[[ RECORDS FOR THE TASK, beginning ]]

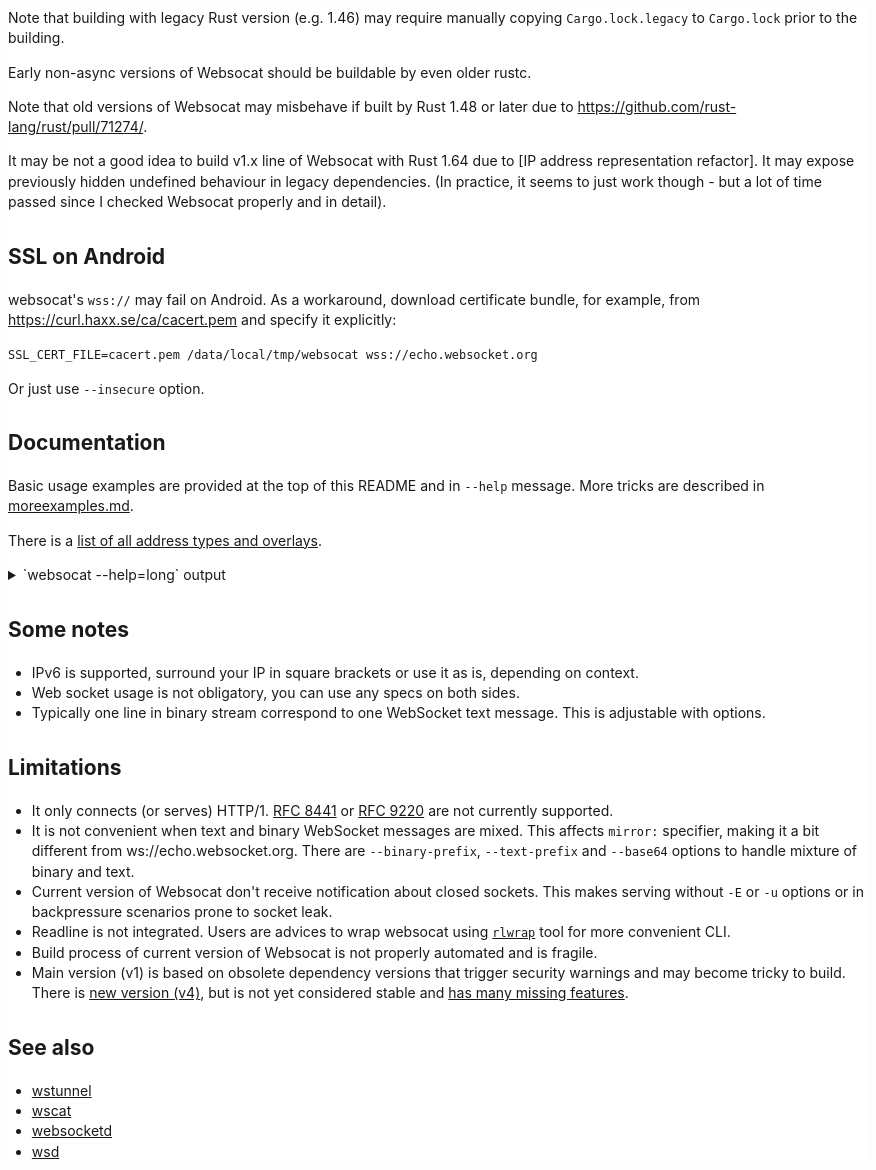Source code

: Note that building with legacy Rust version (e.g. 1.46) may require manually copying `Cargo.lock.legacy` to `Cargo.lock` prior to the building.

Early non-async versions of Websocat should be buildable by even older rustc.  

Note that old versions of Websocat may misbehave if built by Rust 1.48 or later due to https://github.com/rust-lang/rust/pull/71274/.

It may be not a good idea to build v1.x line of Websocat with Rust 1.64 due to [IP address representation refactor]. It may expose previously hidden undefined behaviour in legacy dependencies. (In practice, it seems to just work though - but a lot of time passed since I checked Websocat properly and in detail).

[ipaddr]:https://github.com/rust-lang/rust/pull/78802


SSL on Android
---

websocat's `wss://` may fail on Android. As a workaround, download certificate bundle, for example, from https://curl.haxx.se/ca/cacert.pem and specify it explicitly:

    SSL_CERT_FILE=cacert.pem /data/local/tmp/websocat wss://echo.websocket.org

Or just use `--insecure` option.

Documentation
---

Basic usage examples are provided at the top of this README and in `--help` message. More tricks are described in [moreexamples.md](./moreexamples.md).

There is a [list of all address types and overlays](doc.md).

<details><summary>`websocat --help=long` output</summary></details>


Some notes
---

* IPv6 is supported, surround your IP in square brackets or use it as is, depending on context.
* Web socket usage is not obligatory, you can use any specs on both sides.
* Typically one line in binary stream correspond to one WebSocket text message. This is adjustable with options.

Limitations
---

* It only connects (or serves) HTTP/1. [RFC 8441](https://www.rfc-editor.org/rfc/rfc8441) or [RFC 9220](https://www.rfc-editor.org/rfc/rfc9220.html) are not currently supported.
* It is not convenient when text and binary WebSocket messages are mixed. This affects `mirror:` specifier, making it a bit different from ws://echo.websocket.org. There are `--binary-prefix`, `--text-prefix` and `--base64` options to handle mixture of binary and text.
* Current version of Websocat don't receive notification about closed sockets. This makes serving without `-E` or `-u` options or in backpressure scenarios prone to socket leak.
* Readline is not integrated. Users are advices to wrap websocat using [`rlwrap`](https://linux.die.net/man/1/rlwrap) tool for more convenient CLI.
* Build process of current version of Websocat is not properly automated and is fragile.
* Main version (v1) is based on obsolete dependency versions that trigger security warnings and may become tricky to build. There is [new version (v4)](https://github.com/vi/websocat/tree/websocat4), but is not yet considered stable and [has many missing features](https://github.com/vi/websocat/issues/276).

See also
---

* [wstunnel](https://github.com/erebe/wstunnel)
* [wscat](https://github.com/websockets/wscat)
* [websocketd](https://github.com/joewalnes/websocketd)
* [wsd](https://github.com/alexanderGugel/wsd)
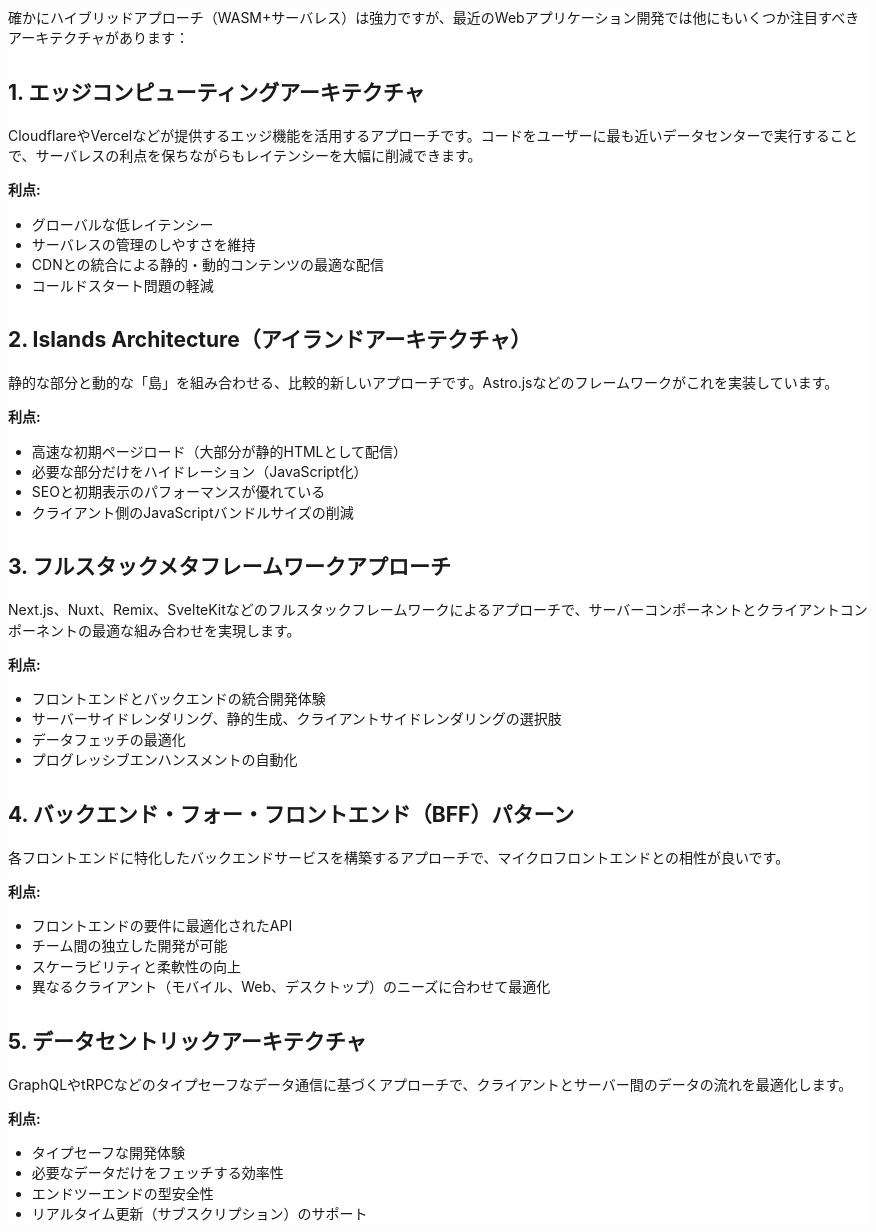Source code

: 確かにハイブリッドアプローチ（WASM+サーバレス）は強力ですが、最近のWebアプリケーション開発では他にもいくつか注目すべきアーキテクチャがあります：

## 1. エッジコンピューティングアーキテクチャ

CloudflareやVercelなどが提供するエッジ機能を活用するアプローチです。コードをユーザーに最も近いデータセンターで実行することで、サーバレスの利点を保ちながらもレイテンシーを大幅に削減できます。

**利点:**

* グローバルな低レイテンシー
* サーバレスの管理のしやすさを維持
* CDNとの統合による静的・動的コンテンツの最適な配信
* コールドスタート問題の軽減

## 2. Islands Architecture（アイランドアーキテクチャ）

静的な部分と動的な「島」を組み合わせる、比較的新しいアプローチです。Astro.jsなどのフレームワークがこれを実装しています。

**利点:**

* 高速な初期ページロード（大部分が静的HTMLとして配信）
* 必要な部分だけをハイドレーション（JavaScript化）
* SEOと初期表示のパフォーマンスが優れている
* クライアント側のJavaScriptバンドルサイズの削減

## 3. フルスタックメタフレームワークアプローチ

Next.js、Nuxt、Remix、SvelteKitなどのフルスタックフレームワークによるアプローチで、サーバーコンポーネントとクライアントコンポーネントの最適な組み合わせを実現します。

**利点:**

* フロントエンドとバックエンドの統合開発体験
* サーバーサイドレンダリング、静的生成、クライアントサイドレンダリングの選択肢
* データフェッチの最適化
* プログレッシブエンハンスメントの自動化

## 4. バックエンド・フォー・フロントエンド（BFF）パターン

各フロントエンドに特化したバックエンドサービスを構築するアプローチで、マイクロフロントエンドとの相性が良いです。

**利点:**

* フロントエンドの要件に最適化されたAPI
* チーム間の独立した開発が可能
* スケーラビリティと柔軟性の向上
* 異なるクライアント（モバイル、Web、デスクトップ）のニーズに合わせて最適化

## 5. データセントリックアーキテクチャ

GraphQLやtRPCなどのタイプセーフなデータ通信に基づくアプローチで、クライアントとサーバー間のデータの流れを最適化します。

**利点:**

* タイプセーフな開発体験
* 必要なデータだけをフェッチする効率性
* エンドツーエンドの型安全性
* リアルタイム更新（サブスクリプション）のサポート
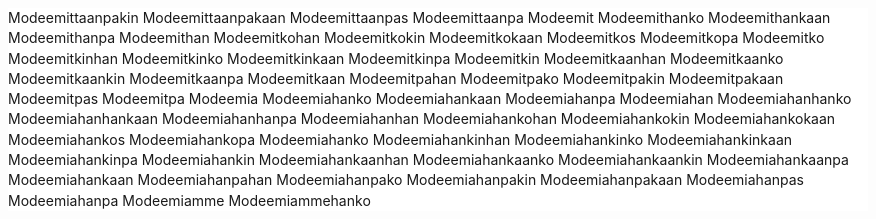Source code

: Modeemittaanpakin
Modeemittaanpakaan
Modeemittaanpas
Modeemittaanpa
Modeemit
Modeemithanko
Modeemithankaan
Modeemithanpa
Modeemithan
Modeemitkohan
Modeemitkokin
Modeemitkokaan
Modeemitkos
Modeemitkopa
Modeemitko
Modeemitkinhan
Modeemitkinko
Modeemitkinkaan
Modeemitkinpa
Modeemitkin
Modeemitkaanhan
Modeemitkaanko
Modeemitkaankin
Modeemitkaanpa
Modeemitkaan
Modeemitpahan
Modeemitpako
Modeemitpakin
Modeemitpakaan
Modeemitpas
Modeemitpa
Modeemia
Modeemiahanko
Modeemiahankaan
Modeemiahanpa
Modeemiahan
Modeemiahanhanko
Modeemiahanhankaan
Modeemiahanhanpa
Modeemiahanhan
Modeemiahankohan
Modeemiahankokin
Modeemiahankokaan
Modeemiahankos
Modeemiahankopa
Modeemiahanko
Modeemiahankinhan
Modeemiahankinko
Modeemiahankinkaan
Modeemiahankinpa
Modeemiahankin
Modeemiahankaanhan
Modeemiahankaanko
Modeemiahankaankin
Modeemiahankaanpa
Modeemiahankaan
Modeemiahanpahan
Modeemiahanpako
Modeemiahanpakin
Modeemiahanpakaan
Modeemiahanpas
Modeemiahanpa
Modeemiamme
Modeemiammehanko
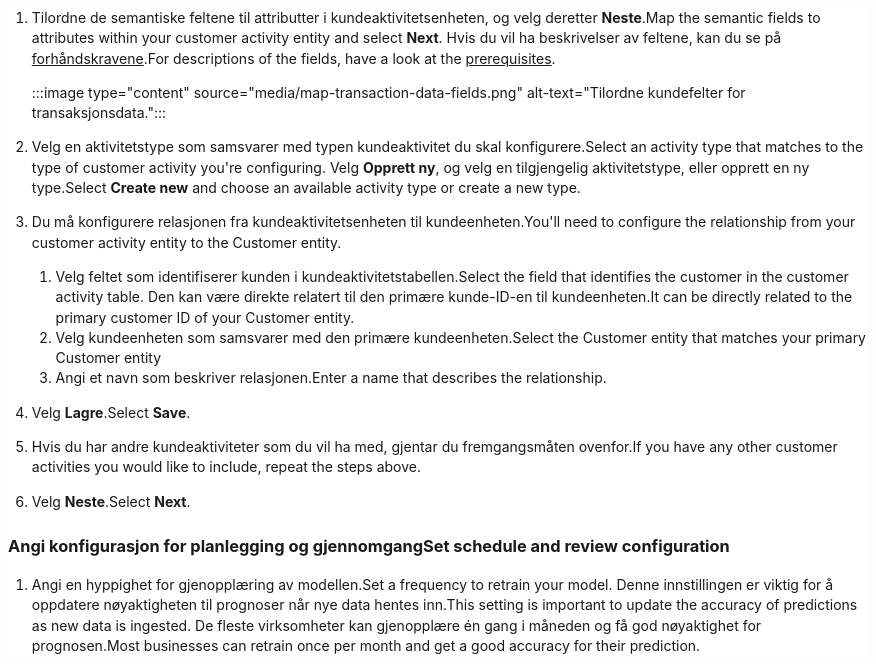 1. <span data-ttu-id="8abf5-178">Tilordne de semantiske feltene til attributter i kundeaktivitetsenheten, og velg deretter **Neste**.</span><span class="sxs-lookup"><span data-stu-id="8abf5-178">Map the semantic fields to attributes within your customer activity entity and select **Next**.</span></span> <span data-ttu-id="8abf5-179">Hvis du vil ha beskrivelser av feltene, kan du se på [forhåndskravene](#prerequisites).</span><span class="sxs-lookup"><span data-stu-id="8abf5-179">For descriptions of the fields, have a look at the [prerequisites](#prerequisites).</span></span>

   :::image type="content" source="media/map-transaction-data-fields.png" alt-text="Tilordne kundefelter for transaksjonsdata.":::

1. <span data-ttu-id="8abf5-181">Velg en aktivitetstype som samsvarer med typen kundeaktivitet du skal konfigurere.</span><span class="sxs-lookup"><span data-stu-id="8abf5-181">Select an activity type that matches to the type of customer activity you're configuring.</span></span> <span data-ttu-id="8abf5-182">Velg **Opprett ny**, og velg en tilgjengelig aktivitetstype, eller opprett en ny type.</span><span class="sxs-lookup"><span data-stu-id="8abf5-182">Select **Create new** and choose an available activity type or create a new type.</span></span>

1. <span data-ttu-id="8abf5-183">Du må konfigurere relasjonen fra kundeaktivitetsenheten til kundeenheten.</span><span class="sxs-lookup"><span data-stu-id="8abf5-183">You'll need to configure the relationship from your customer activity entity to the Customer entity.</span></span>
    1. <span data-ttu-id="8abf5-184">Velg feltet som identifiserer kunden i kundeaktivitetstabellen.</span><span class="sxs-lookup"><span data-stu-id="8abf5-184">Select the field that identifies the customer in the customer activity table.</span></span> <span data-ttu-id="8abf5-185">Den kan være direkte relatert til den primære kunde-ID-en til kundeenheten.</span><span class="sxs-lookup"><span data-stu-id="8abf5-185">It can be directly related to the primary customer ID of your Customer entity.</span></span>
    1. <span data-ttu-id="8abf5-186">Velg kundeenheten som samsvarer med den primære kundeenheten.</span><span class="sxs-lookup"><span data-stu-id="8abf5-186">Select the Customer entity that matches your primary Customer entity</span></span>
    1. <span data-ttu-id="8abf5-187">Angi et navn som beskriver relasjonen.</span><span class="sxs-lookup"><span data-stu-id="8abf5-187">Enter a name that describes the relationship.</span></span>

1. <span data-ttu-id="8abf5-188">Velg **Lagre**.</span><span class="sxs-lookup"><span data-stu-id="8abf5-188">Select **Save**.</span></span>

1. <span data-ttu-id="8abf5-189">Hvis du har andre kundeaktiviteter som du vil ha med, gjentar du fremgangsmåten ovenfor.</span><span class="sxs-lookup"><span data-stu-id="8abf5-189">If you have any other customer activities you would like to include, repeat the steps above.</span></span>

1. <span data-ttu-id="8abf5-190">Velg **Neste**.</span><span class="sxs-lookup"><span data-stu-id="8abf5-190">Select **Next**.</span></span>

### <a name="set-schedule-and-review-configuration"></a><span data-ttu-id="8abf5-191">Angi konfigurasjon for planlegging og gjennomgang</span><span class="sxs-lookup"><span data-stu-id="8abf5-191">Set schedule and review configuration</span></span>

1. <span data-ttu-id="8abf5-192">Angi en hyppighet for gjenopplæring av modellen.</span><span class="sxs-lookup"><span data-stu-id="8abf5-192">Set a frequency to retrain your model.</span></span> <span data-ttu-id="8abf5-193">Denne innstillingen er viktig for å oppdatere nøyaktigheten til prognoser når nye data hentes inn.</span><span class="sxs-lookup"><span data-stu-id="8abf5-193">This setting is important to update the accuracy of predictions as new data is ingested.</span></span> <span data-ttu-id="8abf5-194">De fleste virksomheter kan gjenopplære én gang i måneden og få god nøyaktighet for prognosen.</span><span class="sxs-lookup"><span data-stu-id="8abf5-194">Most businesses can retrain once per month and get a good accuracy for their prediction.</span></span>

[[ RECORDS FOR THE TASK, end ]]

Give again, word for word, the lines above from the first one through the one containing "Early non-async versions"; no pictures.

Source code

: Note that building with legacy Rust version (e.g. 1.46) may require manually copying `Cargo.lock.legacy` to `Cargo.lock` prior to the building.

Early non-async versions of Websocat should be buildable by even older rustc.  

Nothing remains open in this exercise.